> [SELECTED TEXT]:
════════
# Sliding Miter Accurate On Bevel cut?



## Tom Struble (Dec 29, 2008)

http://www.kapex.co.uk/​


----------



## Termite (Apr 13, 2008)

The Kapex saw is great if you're a lottery winner. I want one but can't justify the price even though I do a lot of woodworking. 

To answer the question...Yes, a sliding miter saw should be accurate to within 1/32" easily. If you buy a cheap-o version, expect more runout and tolerances that aren't as tight. You can't go wrong with Ridgid, DeWalt, the more pricey Delta's and Porter Cable. As you get into the cheaper Craftsmans and Ryobi's the quality goes down.

Personally, I'd recommend a table saw for angle cutting applications where accuracy is critical. A good table saw with a quality aftermarket miter gauge (Incra, Rockler, etc) is the most accurate tool in the shop. You'll get smoother cuts with it as well.


----------



## Tom Struble (Dec 29, 2008)

cant a guy dream KC?:thumbup:


----------



## jaros bros. (Jan 16, 2009)

More importantly, make sure you're not using a cheap blade. Cutting 45 degree angles with precision requires a good blade without much deflection. Expect to pay over $100. Are you making picture frames?


----------



## linwin3000 (Feb 22, 2009)

Making stereo speaker cabinets, usually from 10L to 75L in volume. Runout at the cut is absolutely critical to success! Yes, the blade is very important, I`ve used Matsu****a blades with good luck but I`m really looking for less setup and more consistent results. The side thrust on the wood is considerable and requires a good clamp to keep from moving. I have used table saw sleds with mixed results, they are designed for 90 deg. crosscuts and I have had trouble getting the sleds setup to make 45 deg. cuts. The 90 deg. relationship of the blade to the sled fence has slightly eluded me causing accuracy problems. The sled is probably inherently the best bet but requires more effort to dial in. Anyone else have a good plan for building sleds? 
See ya,
Richard


----------



## jaros bros. (Jan 16, 2009)

If you do a little googling there are tons of plans online. You could also buy a sled from a woodworking supply company. Use a good piece of mdf and router a slot in the bottom for a piece of hardwood so that when the mdf is on the table it is flush. The hardwood should engage nicely in the miter slot, but not too tight. Then run another board perpendicular to the saw blade and mount a couple of hold down clamps to it. If you take your time, using squares and gauges you can build a very accurate sled. There's so many ways and extra features you can build. Just draw a simple plan and start. If you lay and nice straight edge along the blade, the entire length of the table you will be able to adjust the mdf to the hardwood before you attach it.


----------



## Termite (Apr 13, 2008)

Here's the miter sled I have. Incra makes it and you can get them at www.woodpeck.com, woodcraft, and other online retailers. They aren't cheap, but if you have a tablesaw and get a nice miter gauge you'll start finding lots more uses for it than previously. They have lesser ones for less money, but the nicer they are the more adjustability they have. They're well-made and are dead nuts accurate.


----------



## Termite (Apr 13, 2008)

[email protected] said:


> cant a guy dream KC?:thumbup:


Oh yeah...I stood in front of the Kapex at Woodcraft not three days ago wishing that I had that kind of cash laying around to blow on overpriced Festool stuff! It is truly twice as nice as the nicest saws I've seen.


----------



## Tom Struble (Dec 29, 2008)

:yes:i hear ya


----------



## Willie T (Jan 29, 2009)

Oh c'mon. A lousy $1,300. You guys have that much in fishing tackle. And it's probably only another $1,500 for all the extras they sell.

Where do they sell lottery tickets around here? :yes:


----------



## TBFghost (Jan 21, 2009)

Speaker enclosures huh? Ever think about using a Lock miter bit in a router table...would make a nice strong and accurate corner for all the pressure... This is what I would use for sure...


----------
════════
> [SHORT EXERCISE 1]: Reproduce the part of the miter saw thread from "## Willie T" to "use for sure...", word for word.

> [INPUT ROWS]:
════════
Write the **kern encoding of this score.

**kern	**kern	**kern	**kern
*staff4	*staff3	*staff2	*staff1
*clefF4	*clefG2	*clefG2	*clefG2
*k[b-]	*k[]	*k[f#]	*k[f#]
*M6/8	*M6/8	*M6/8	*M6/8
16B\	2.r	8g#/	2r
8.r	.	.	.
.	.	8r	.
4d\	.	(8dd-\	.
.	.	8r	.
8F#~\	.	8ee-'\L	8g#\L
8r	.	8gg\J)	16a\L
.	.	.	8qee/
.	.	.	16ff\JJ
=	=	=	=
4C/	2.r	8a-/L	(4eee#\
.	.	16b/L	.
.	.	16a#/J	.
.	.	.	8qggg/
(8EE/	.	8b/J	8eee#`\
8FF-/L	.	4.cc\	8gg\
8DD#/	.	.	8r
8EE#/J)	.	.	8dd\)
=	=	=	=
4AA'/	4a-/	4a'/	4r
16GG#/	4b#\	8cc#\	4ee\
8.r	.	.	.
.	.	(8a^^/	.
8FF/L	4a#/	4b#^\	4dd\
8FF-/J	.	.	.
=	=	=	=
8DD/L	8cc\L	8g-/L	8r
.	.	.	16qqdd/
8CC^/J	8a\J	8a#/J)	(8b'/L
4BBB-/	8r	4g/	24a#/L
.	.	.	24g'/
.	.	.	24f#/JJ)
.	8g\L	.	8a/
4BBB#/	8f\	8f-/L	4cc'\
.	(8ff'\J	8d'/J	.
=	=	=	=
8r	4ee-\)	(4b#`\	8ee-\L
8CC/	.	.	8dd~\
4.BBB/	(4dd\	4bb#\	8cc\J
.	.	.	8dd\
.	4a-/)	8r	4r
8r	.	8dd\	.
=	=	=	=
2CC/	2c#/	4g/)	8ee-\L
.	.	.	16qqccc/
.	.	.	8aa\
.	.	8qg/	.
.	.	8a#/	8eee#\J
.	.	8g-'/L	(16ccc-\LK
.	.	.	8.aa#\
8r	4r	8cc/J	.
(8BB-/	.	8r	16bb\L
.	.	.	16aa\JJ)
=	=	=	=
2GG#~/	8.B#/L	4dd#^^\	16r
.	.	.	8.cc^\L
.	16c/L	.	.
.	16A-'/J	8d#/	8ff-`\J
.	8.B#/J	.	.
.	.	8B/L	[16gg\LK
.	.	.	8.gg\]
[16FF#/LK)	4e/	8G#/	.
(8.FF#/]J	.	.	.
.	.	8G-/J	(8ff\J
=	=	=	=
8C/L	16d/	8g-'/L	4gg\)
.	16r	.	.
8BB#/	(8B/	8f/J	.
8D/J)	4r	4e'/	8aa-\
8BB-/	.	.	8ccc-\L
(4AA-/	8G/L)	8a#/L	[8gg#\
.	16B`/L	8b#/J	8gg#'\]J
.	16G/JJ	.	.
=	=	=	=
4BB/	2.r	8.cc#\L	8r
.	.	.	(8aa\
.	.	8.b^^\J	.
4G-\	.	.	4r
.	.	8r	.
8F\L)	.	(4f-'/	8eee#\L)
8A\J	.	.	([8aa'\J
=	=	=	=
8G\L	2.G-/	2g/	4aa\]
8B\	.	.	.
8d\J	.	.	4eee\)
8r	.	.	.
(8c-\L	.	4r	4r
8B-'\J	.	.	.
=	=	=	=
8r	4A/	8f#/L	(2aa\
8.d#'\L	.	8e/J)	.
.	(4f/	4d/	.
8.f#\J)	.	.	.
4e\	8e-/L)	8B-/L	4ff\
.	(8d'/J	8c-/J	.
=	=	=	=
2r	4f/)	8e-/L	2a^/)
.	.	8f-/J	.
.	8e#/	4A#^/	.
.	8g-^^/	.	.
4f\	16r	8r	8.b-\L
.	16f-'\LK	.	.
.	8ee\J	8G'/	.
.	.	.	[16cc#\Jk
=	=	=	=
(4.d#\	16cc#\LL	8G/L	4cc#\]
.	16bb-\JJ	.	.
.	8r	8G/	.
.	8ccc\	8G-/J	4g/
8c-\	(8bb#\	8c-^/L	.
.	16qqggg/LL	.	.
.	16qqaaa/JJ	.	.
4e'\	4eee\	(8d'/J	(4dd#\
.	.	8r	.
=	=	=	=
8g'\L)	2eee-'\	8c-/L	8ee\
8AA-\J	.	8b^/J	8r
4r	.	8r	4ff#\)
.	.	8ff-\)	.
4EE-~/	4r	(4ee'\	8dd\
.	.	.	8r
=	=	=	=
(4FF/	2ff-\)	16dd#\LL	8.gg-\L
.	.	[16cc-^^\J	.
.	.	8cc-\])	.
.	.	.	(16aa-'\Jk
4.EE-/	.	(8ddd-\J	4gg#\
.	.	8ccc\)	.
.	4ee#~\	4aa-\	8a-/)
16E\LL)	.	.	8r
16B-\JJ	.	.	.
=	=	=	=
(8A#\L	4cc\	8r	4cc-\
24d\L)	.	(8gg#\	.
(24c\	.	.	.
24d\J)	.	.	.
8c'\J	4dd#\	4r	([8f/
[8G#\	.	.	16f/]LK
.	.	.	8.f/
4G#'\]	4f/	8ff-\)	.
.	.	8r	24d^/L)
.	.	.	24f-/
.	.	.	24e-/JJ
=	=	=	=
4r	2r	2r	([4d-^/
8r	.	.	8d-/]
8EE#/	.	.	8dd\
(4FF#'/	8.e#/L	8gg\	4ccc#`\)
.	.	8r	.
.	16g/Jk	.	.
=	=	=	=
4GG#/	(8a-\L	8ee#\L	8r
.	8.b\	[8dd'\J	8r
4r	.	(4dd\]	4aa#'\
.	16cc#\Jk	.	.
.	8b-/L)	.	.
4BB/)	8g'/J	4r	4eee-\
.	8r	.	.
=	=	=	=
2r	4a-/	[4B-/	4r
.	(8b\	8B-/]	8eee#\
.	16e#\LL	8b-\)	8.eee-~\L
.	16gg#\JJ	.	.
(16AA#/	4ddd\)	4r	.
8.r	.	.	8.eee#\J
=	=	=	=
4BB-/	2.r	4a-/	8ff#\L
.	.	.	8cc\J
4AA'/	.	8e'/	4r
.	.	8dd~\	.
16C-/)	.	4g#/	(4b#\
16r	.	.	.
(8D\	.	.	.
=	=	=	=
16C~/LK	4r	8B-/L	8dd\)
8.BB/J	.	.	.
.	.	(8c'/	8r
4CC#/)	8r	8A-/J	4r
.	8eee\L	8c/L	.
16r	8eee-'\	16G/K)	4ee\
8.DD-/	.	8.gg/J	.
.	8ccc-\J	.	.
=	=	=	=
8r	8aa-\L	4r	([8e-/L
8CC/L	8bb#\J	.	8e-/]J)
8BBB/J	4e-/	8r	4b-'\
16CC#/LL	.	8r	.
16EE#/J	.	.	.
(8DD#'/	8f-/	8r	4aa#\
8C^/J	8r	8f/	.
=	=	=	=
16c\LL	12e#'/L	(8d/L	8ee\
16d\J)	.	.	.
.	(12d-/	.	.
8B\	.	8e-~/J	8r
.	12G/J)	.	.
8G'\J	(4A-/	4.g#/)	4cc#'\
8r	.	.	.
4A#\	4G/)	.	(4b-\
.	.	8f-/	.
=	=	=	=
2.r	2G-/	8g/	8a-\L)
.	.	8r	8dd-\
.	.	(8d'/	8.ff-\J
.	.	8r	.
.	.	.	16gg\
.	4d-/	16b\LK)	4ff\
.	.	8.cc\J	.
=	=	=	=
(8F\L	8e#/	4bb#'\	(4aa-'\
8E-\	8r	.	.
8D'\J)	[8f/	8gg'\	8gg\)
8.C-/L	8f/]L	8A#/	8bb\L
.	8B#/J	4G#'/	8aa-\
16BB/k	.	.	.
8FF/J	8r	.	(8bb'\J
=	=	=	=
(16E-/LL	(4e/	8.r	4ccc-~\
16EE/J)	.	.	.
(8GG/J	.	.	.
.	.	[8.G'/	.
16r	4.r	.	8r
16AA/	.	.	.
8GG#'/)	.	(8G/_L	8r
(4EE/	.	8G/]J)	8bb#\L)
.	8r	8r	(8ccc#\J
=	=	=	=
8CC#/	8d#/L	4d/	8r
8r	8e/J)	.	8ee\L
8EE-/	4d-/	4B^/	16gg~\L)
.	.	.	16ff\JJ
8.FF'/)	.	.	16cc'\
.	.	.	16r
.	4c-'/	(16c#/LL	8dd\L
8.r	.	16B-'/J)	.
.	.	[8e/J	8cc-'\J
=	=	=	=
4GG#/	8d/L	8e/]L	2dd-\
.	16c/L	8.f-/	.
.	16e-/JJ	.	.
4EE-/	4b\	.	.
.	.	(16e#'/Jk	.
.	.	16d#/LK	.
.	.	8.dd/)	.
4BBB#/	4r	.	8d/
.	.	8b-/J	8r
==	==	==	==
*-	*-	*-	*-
════════
> [SHORT EXERCISE 2]: Return each line of the rows that contains the string "kern". Case counts.

> [RESULT 1]:
## Willie T (Jan 29, 2009)

Oh c'mon. A lousy $1,300. You guys have that much in fishing tackle. And it's probably only another $1,500 for all the extras they sell.

Where do they sell lottery tickets around here? :yes:


----------



## TBFghost (Jan 21, 2009)

Speaker enclosures huh? Ever think about using a Lock miter bit in a router table...would make a nice strong and accurate corner for all the pressure... This is what I would use for sure...

> [RESULT 2]:
Write the **kern encoding of this score.
**kern	**kern	**kern	**kern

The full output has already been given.